Records excerpted from a collection
Segment Open
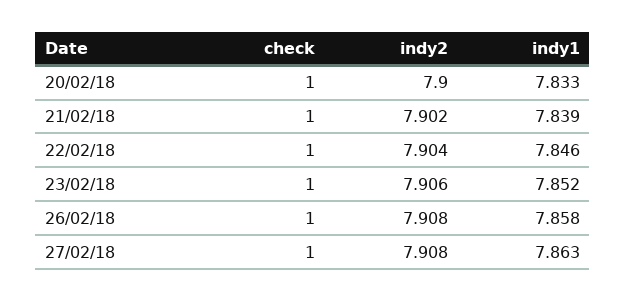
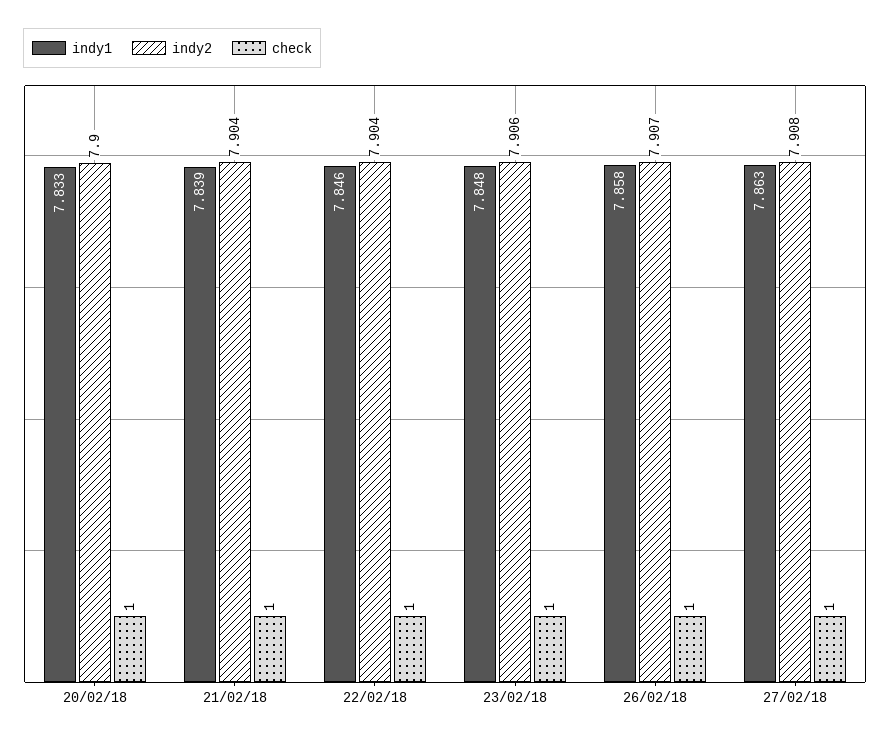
indy2, 21/02/18: 7.902 -> 7.904
indy1, 23/02/18: 7.852 -> 7.848
indy2, 26/02/18: 7.908 -> 7.907

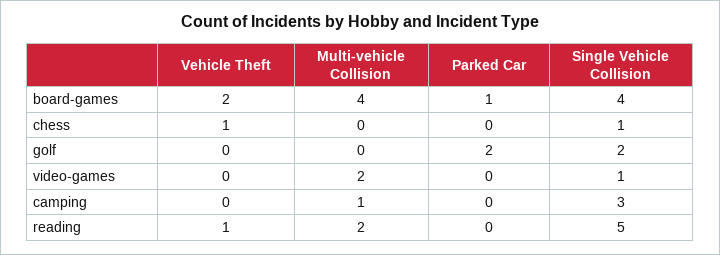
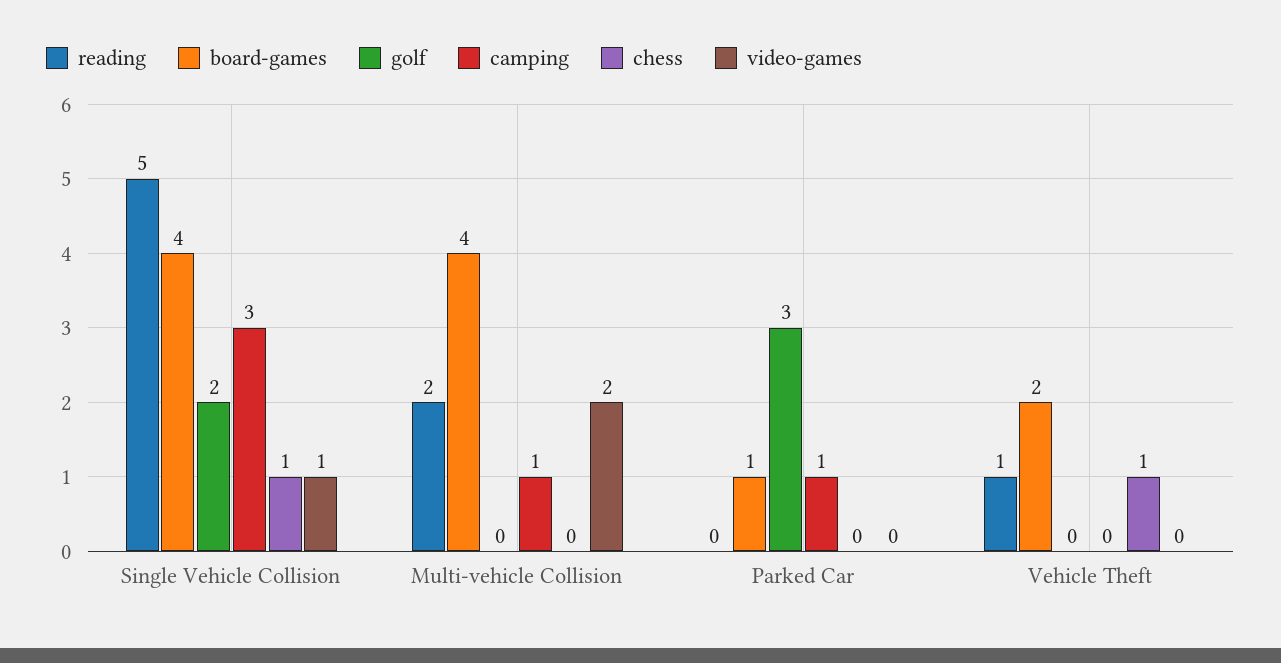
golf, Parked Car: 2 -> 3
camping, Parked Car: 0 -> 1

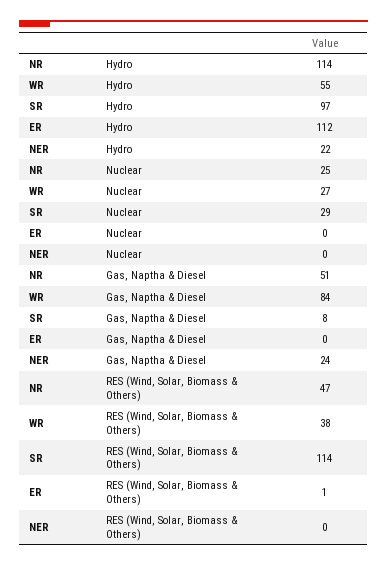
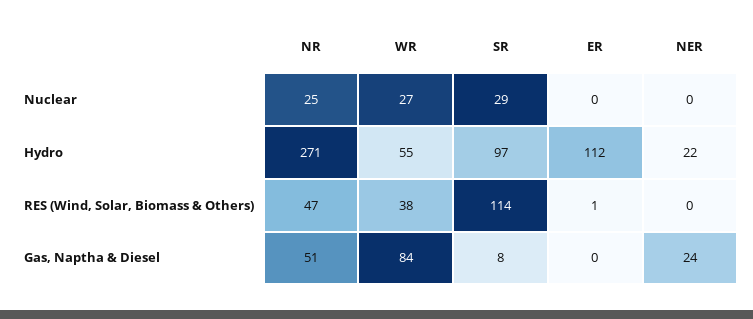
NR, Hydro: 114 -> 271

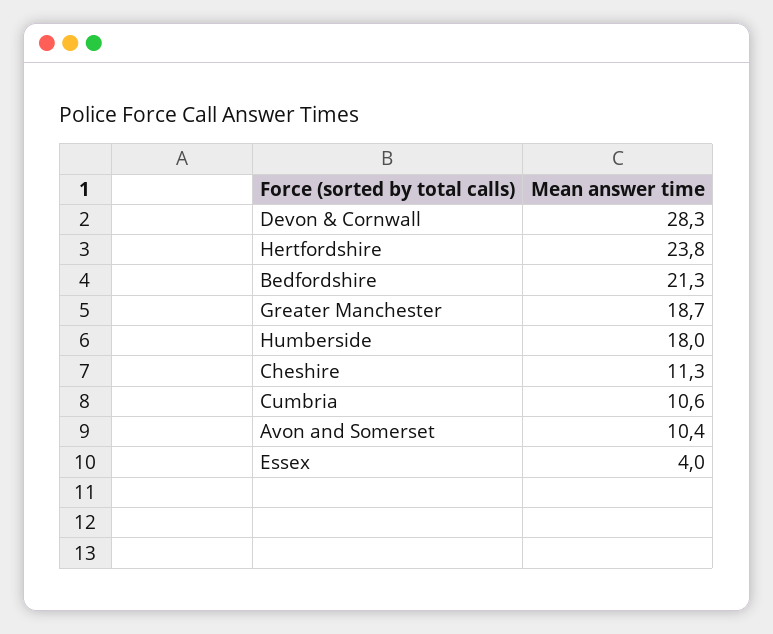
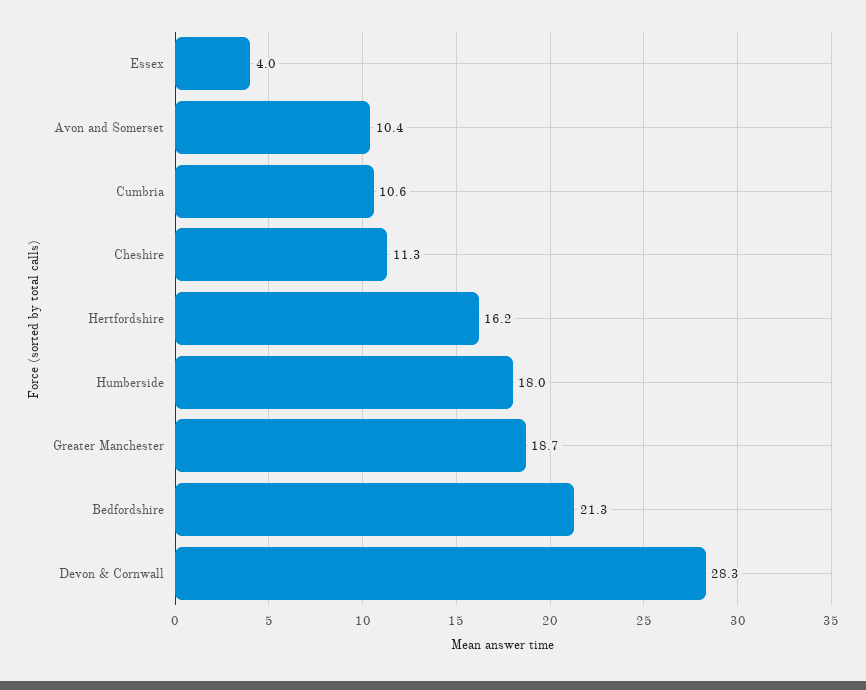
Hertfordshire: 23.8 -> 16.2

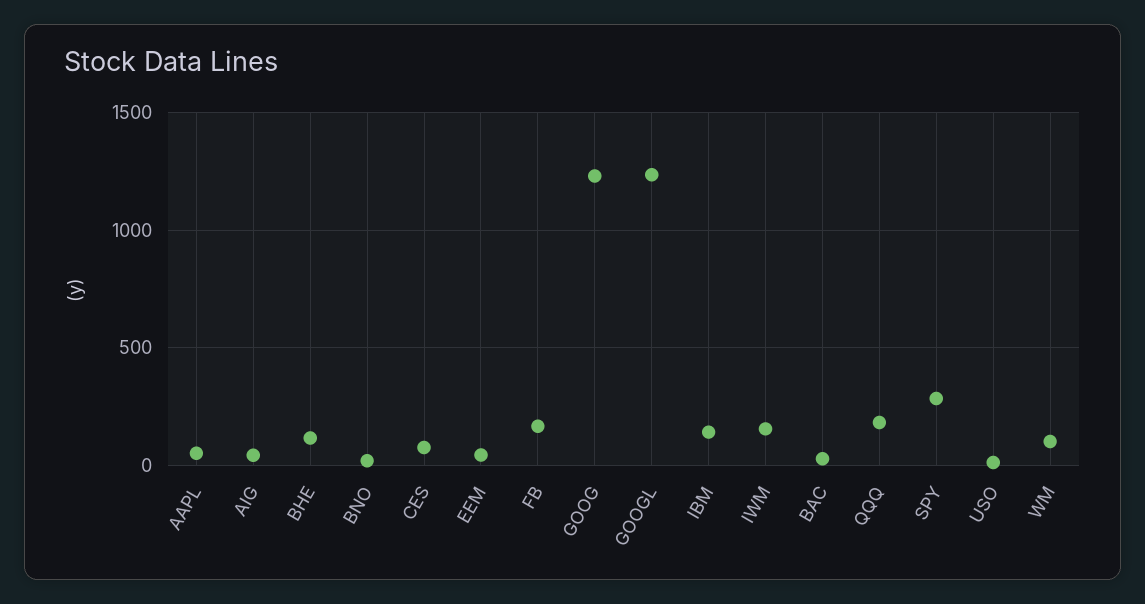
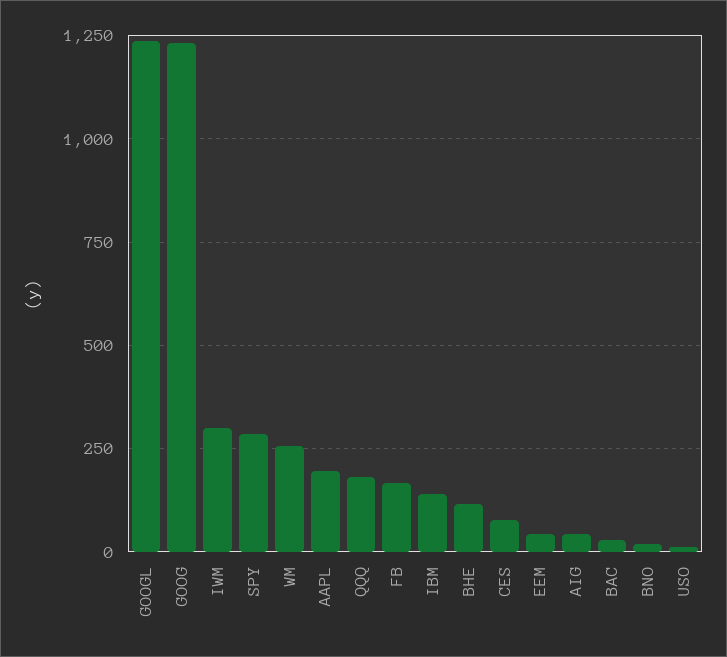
AAPL: 50 -> 200
IWM: 150 -> 300
WM: 100 -> 250

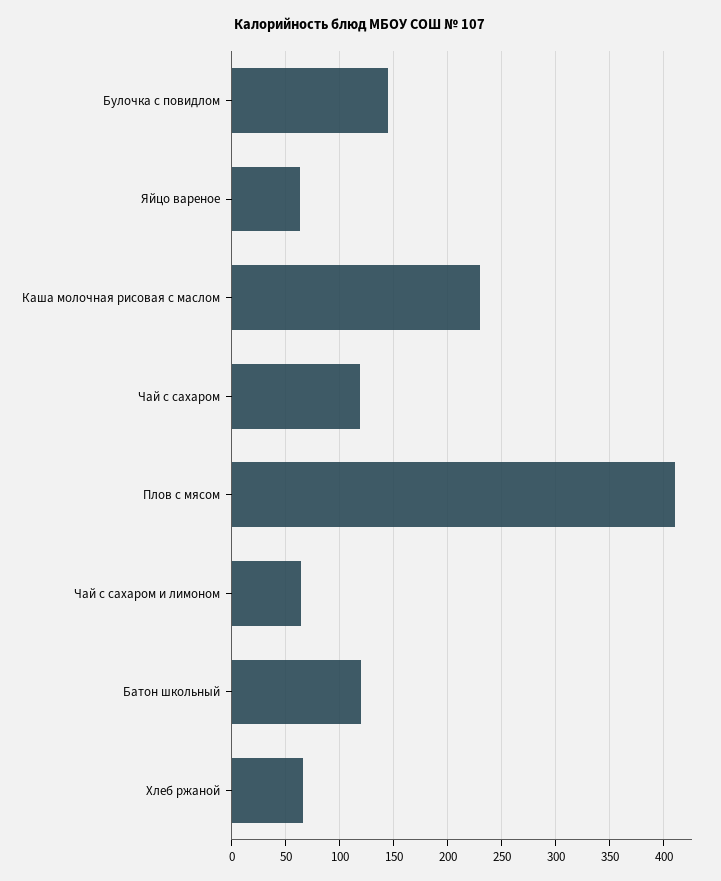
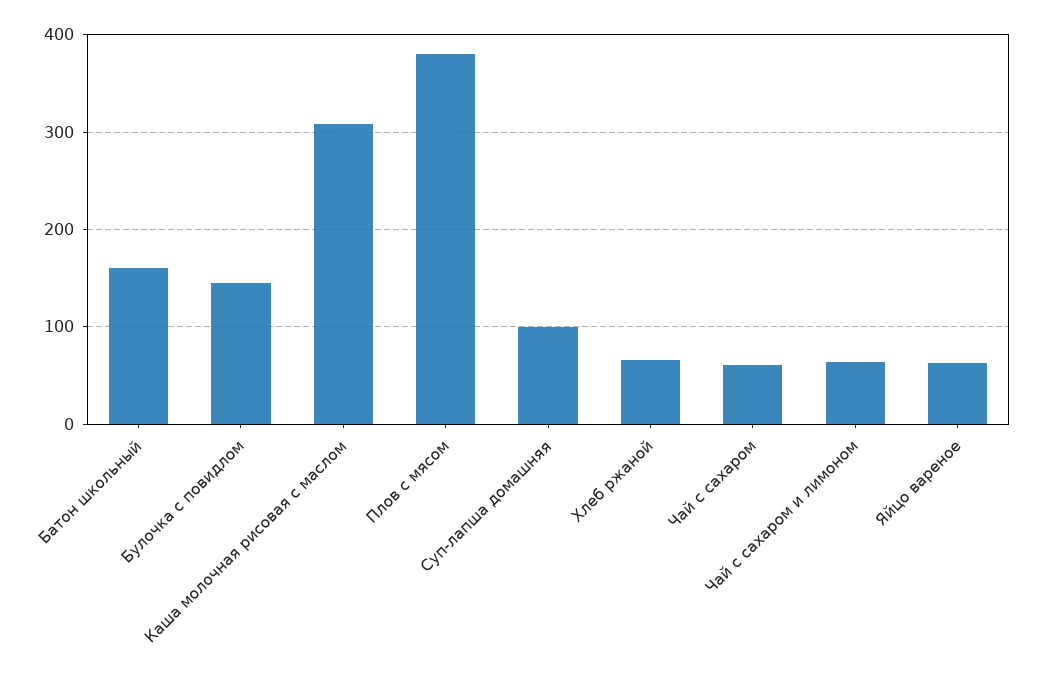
Каша молочная рисовая с маслом: 230 -> 310
Чай с сахаром: 120 -> 60
Плов с мясом: 410 -> 380
Батон школьный: 120 -> 160
Суп-лапша домашняя: none -> 100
Segment Closed
#### [WORK REQUIRED]
Only the lines from the one containing "Чай с сахаром: 120 -> 60" through the final line of the records above should be printed, exactly as they stand.

#### [EXERCISE RESPONSE]
Чай с сахаром: 120 -> 60
Плов с мясом: 410 -> 380
Батон школьный: 120 -> 160
Суп-лапша домашняя: none -> 100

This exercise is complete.